===== Material supplied =====
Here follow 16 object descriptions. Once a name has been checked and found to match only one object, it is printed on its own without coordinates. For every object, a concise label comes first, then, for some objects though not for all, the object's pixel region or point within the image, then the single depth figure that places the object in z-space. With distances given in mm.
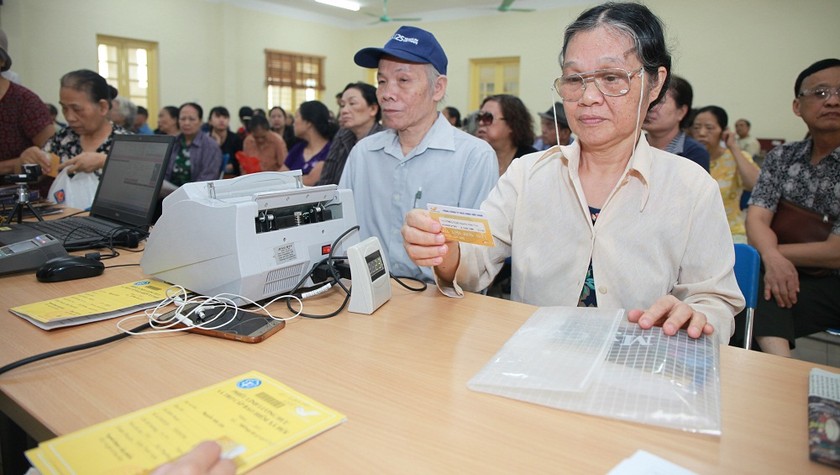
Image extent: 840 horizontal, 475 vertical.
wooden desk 645
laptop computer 1705
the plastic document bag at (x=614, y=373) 728
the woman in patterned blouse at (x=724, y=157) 3568
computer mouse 1306
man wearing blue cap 1979
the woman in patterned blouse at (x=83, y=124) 2488
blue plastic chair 1506
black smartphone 985
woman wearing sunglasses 3410
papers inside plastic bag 799
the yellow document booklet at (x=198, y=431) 611
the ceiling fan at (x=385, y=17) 9057
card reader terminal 1347
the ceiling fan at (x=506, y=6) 8109
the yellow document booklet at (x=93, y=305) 1031
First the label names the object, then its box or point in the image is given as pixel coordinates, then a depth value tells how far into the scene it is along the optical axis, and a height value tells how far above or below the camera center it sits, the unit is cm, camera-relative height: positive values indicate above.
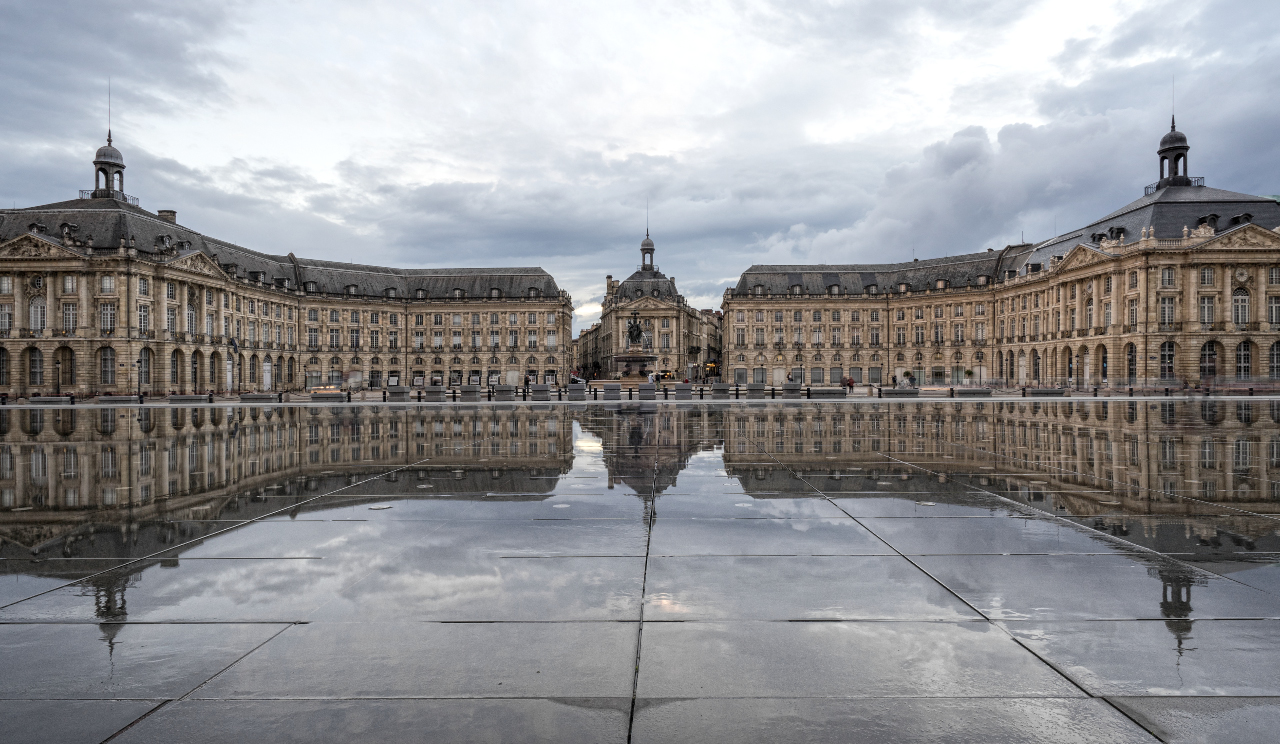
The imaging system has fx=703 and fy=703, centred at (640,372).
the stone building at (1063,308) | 6006 +737
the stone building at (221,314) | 6075 +749
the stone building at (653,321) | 10156 +858
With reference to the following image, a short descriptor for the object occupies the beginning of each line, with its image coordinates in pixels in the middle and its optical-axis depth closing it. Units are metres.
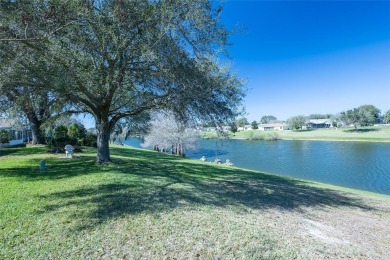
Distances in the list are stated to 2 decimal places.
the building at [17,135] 25.10
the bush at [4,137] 21.00
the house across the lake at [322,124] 112.11
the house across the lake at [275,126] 113.88
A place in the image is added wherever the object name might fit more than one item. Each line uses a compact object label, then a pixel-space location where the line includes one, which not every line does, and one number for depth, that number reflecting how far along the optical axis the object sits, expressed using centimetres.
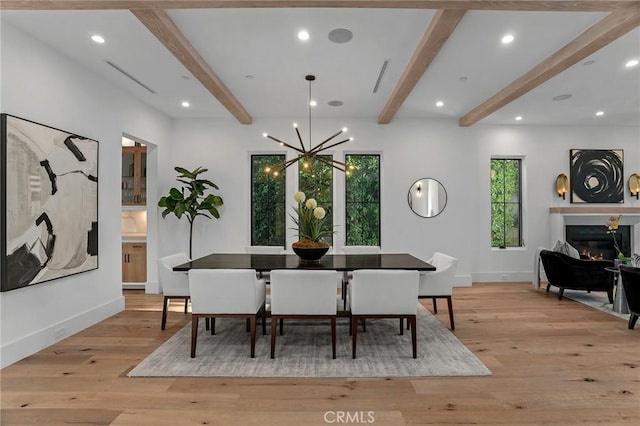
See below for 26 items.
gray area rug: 286
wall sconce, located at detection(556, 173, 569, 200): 649
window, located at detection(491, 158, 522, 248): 670
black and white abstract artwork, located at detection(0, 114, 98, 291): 299
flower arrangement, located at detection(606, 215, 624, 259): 455
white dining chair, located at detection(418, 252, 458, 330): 380
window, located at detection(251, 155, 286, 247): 642
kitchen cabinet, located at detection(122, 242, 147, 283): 587
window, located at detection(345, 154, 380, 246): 642
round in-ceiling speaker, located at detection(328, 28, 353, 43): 321
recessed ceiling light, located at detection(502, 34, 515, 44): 329
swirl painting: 657
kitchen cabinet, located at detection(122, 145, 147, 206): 593
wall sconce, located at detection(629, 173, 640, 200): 659
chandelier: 410
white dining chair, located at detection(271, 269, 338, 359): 306
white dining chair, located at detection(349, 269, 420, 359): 307
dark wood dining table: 344
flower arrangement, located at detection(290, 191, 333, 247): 380
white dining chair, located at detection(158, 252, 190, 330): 386
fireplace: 652
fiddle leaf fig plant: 557
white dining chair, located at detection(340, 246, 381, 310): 489
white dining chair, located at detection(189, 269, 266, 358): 308
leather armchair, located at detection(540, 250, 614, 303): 484
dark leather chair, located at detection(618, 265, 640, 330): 372
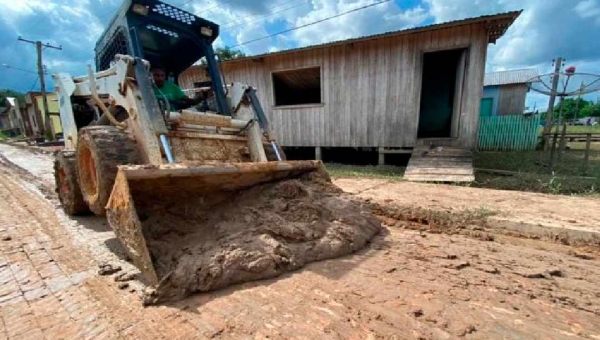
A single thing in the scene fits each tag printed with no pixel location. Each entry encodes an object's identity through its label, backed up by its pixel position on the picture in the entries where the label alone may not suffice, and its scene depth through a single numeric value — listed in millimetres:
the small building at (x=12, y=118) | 36069
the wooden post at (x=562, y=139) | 7062
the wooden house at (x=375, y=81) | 7414
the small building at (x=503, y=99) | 20156
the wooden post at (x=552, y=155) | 7187
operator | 3922
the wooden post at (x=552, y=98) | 8679
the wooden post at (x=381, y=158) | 8844
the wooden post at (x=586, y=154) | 6500
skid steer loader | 2367
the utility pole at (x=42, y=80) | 21703
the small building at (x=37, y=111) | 27706
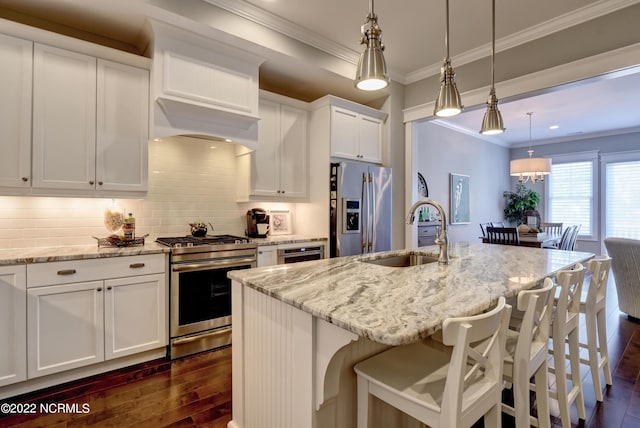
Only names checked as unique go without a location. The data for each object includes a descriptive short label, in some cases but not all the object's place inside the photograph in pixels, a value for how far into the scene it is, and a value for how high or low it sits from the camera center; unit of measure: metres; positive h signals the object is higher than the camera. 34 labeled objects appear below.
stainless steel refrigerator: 3.35 +0.05
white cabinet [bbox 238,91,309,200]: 3.29 +0.61
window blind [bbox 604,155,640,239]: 6.12 +0.34
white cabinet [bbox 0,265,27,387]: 1.94 -0.69
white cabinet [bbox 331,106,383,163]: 3.47 +0.88
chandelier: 4.94 +0.74
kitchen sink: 2.27 -0.34
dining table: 4.48 -0.37
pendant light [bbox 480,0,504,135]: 2.23 +0.66
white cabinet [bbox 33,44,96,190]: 2.22 +0.67
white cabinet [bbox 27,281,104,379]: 2.03 -0.76
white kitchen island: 1.05 -0.37
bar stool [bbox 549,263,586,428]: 1.57 -0.67
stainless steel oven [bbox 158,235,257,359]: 2.54 -0.67
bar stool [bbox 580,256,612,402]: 1.98 -0.60
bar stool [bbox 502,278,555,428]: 1.24 -0.62
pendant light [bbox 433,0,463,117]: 1.89 +0.72
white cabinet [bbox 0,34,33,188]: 2.11 +0.67
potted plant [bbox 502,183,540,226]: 7.24 +0.27
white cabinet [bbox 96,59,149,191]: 2.44 +0.67
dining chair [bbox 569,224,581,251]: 4.98 -0.33
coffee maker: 3.38 -0.11
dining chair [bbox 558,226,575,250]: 4.80 -0.38
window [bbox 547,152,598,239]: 6.62 +0.47
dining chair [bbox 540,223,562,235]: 5.89 -0.27
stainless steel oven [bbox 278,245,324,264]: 3.14 -0.42
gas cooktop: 2.61 -0.25
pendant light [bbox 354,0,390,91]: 1.45 +0.71
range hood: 2.48 +1.04
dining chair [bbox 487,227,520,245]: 4.32 -0.31
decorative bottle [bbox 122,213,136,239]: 2.58 -0.12
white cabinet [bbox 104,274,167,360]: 2.28 -0.76
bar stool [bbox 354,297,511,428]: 0.93 -0.59
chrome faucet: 1.94 -0.16
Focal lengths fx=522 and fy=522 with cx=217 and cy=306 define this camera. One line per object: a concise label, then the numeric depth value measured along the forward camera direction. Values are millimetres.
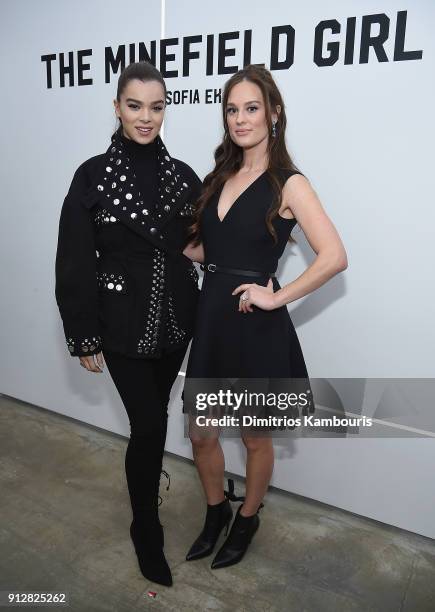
=====
● **What is expected**:
Return the preceding entries verbatim, with the pictures excluded.

● **Worked solution**:
Here follow 16 object descriptions. Once a name has been checked and found to match only one object, it is printed on its own without coordinates. For every object, a concise label comes first, then, for some objects though not for all, the object's pixel region or point within the image, then the single depth figure that places the object in z-space. With distances given in mm.
Image extent: 840 horizontal, 475 vertical.
wooden desk 645
laptop computer 1705
the plastic document bag at (x=614, y=373) 728
the woman in patterned blouse at (x=724, y=157) 3568
computer mouse 1306
man wearing blue cap 1979
the woman in patterned blouse at (x=83, y=124) 2488
blue plastic chair 1506
black smartphone 985
woman wearing sunglasses 3410
papers inside plastic bag 799
the yellow document booklet at (x=198, y=431) 611
the ceiling fan at (x=385, y=17) 9057
card reader terminal 1347
the ceiling fan at (x=506, y=6) 8109
the yellow document booklet at (x=93, y=305) 1031
First the label names the object, then its box or point in the image is given as pixel coordinates, then a depth value tells how far into the scene it is along the optical axis, and a height value tells how far above or below the camera center it sits, the unit is cm, camera-relative height: positive values indicate above.
The imaging system has fx=703 and fy=703, centred at (640,372).
the stone building at (1063,308) | 6006 +737
the stone building at (221,314) | 6075 +749
the stone building at (653,321) | 10156 +858
With reference to the following image, a short descriptor for the object occupies the beginning of each line, with its image coordinates in pixels in the middle and its optical-axis depth closing it. Units are metres.
Distances in the list are stated to 2 decimal places.
the building at [17,135] 25.10
the bush at [4,137] 21.00
the house across the lake at [322,124] 112.11
the house across the lake at [275,126] 113.88
A place in the image is added wherever the object name might fit more than one item. Each line uses a compact object label, then a pixel-space location where the line includes one, which not every line does, and one number for depth, that number reflecting how far along the optical axis the object sits, expressed using centimetres.
See below for 26 items.
gray area rug: 286
wall sconce, located at detection(556, 173, 569, 200): 649
window, located at detection(491, 158, 522, 248): 670
black and white abstract artwork, located at detection(0, 114, 98, 291): 299
flower arrangement, located at detection(606, 215, 624, 259): 455
white dining chair, located at detection(418, 252, 458, 330): 380
window, located at detection(251, 155, 286, 247): 642
kitchen cabinet, located at detection(122, 242, 147, 283): 587
window, located at detection(345, 154, 380, 246): 642
round in-ceiling speaker, located at detection(328, 28, 353, 43): 321
recessed ceiling light, located at detection(502, 34, 515, 44): 329
swirl painting: 657
kitchen cabinet, located at detection(122, 145, 147, 206): 593
wall sconce, located at detection(629, 173, 640, 200): 659
chandelier: 410
white dining chair, located at detection(271, 269, 338, 359): 306
white dining chair, located at detection(349, 269, 420, 359): 307
dark wood dining table: 344
flower arrangement, located at detection(290, 191, 333, 247): 380
white dining chair, located at detection(158, 252, 190, 330): 386
fireplace: 652
fiddle leaf fig plant: 557
white dining chair, located at detection(340, 246, 381, 310): 489
white dining chair, located at detection(189, 269, 266, 358): 308
leather armchair, located at detection(540, 250, 614, 303): 484
dark leather chair, located at detection(618, 265, 640, 330): 372
A single thing in the scene fits each tag printed with no pixel location. Each entry encodes an object's identity through its label, backed up by its pixel position on the picture in the entries where the label alone may not suffice, and its scene depth through a single numeric value — listed in millimetres:
the small building at (x=12, y=118) | 36069
the wooden post at (x=562, y=139) | 7062
the wooden house at (x=375, y=81) | 7414
the small building at (x=503, y=99) | 20156
the wooden post at (x=552, y=155) | 7187
operator | 3922
the wooden post at (x=552, y=98) | 8679
the wooden post at (x=381, y=158) | 8844
the wooden post at (x=586, y=154) | 6500
skid steer loader | 2367
the utility pole at (x=42, y=80) | 21703
the small building at (x=37, y=111) | 27706
Only names checked as unique go without a location. The data for each object includes a descriptive short label, in some cases but not all the object's place inside the photograph in pixels, a value for how far into the scene it is, and a value for how high or low it sits from the camera center; unit of measure: metres; positive h signals the object is higher than the camera. 34 labeled objects appear below.
stainless steel refrigerator: 3.35 +0.05
white cabinet [bbox 238,91,309,200]: 3.29 +0.61
window blind [bbox 604,155,640,239]: 6.12 +0.34
white cabinet [bbox 0,265,27,387]: 1.94 -0.69
white cabinet [bbox 331,106,383,163]: 3.47 +0.88
chandelier: 4.94 +0.74
kitchen sink: 2.27 -0.34
dining table: 4.48 -0.37
pendant light [bbox 480,0,504,135]: 2.23 +0.66
white cabinet [bbox 33,44,96,190]: 2.22 +0.67
white cabinet [bbox 27,281,104,379]: 2.03 -0.76
white kitchen island: 1.05 -0.37
bar stool [bbox 549,263,586,428]: 1.57 -0.67
stainless steel oven [bbox 158,235,257,359]: 2.54 -0.67
bar stool [bbox 580,256,612,402]: 1.98 -0.60
bar stool [bbox 502,278,555,428]: 1.24 -0.62
pendant light [bbox 433,0,463,117]: 1.89 +0.72
white cabinet [bbox 0,34,33,188]: 2.11 +0.67
potted plant [bbox 502,183,540,226]: 7.24 +0.27
white cabinet [bbox 96,59,149,191]: 2.44 +0.67
dining chair [bbox 569,224,581,251]: 4.98 -0.33
coffee maker: 3.38 -0.11
dining chair [bbox 558,226,575,250]: 4.80 -0.38
window [bbox 547,152,598,239]: 6.62 +0.47
dining chair [bbox 540,223,562,235]: 5.89 -0.27
stainless steel oven [bbox 278,245,324,264]: 3.14 -0.42
gas cooktop: 2.61 -0.25
pendant light [bbox 354,0,390,91]: 1.45 +0.71
range hood: 2.48 +1.04
dining chair [bbox 487,227,520,245]: 4.32 -0.31
decorative bottle [bbox 122,213,136,239]: 2.58 -0.12
white cabinet [bbox 104,274,167,360]: 2.28 -0.76
bar stool [bbox 354,297,511,428]: 0.93 -0.59
chrome faucet: 1.94 -0.16
Focal lengths fx=522 and fy=522 with cx=217 and cy=306 define this camera. One line per object: a concise label, then the numeric depth value measured along the forward camera direction. Values are millimetres.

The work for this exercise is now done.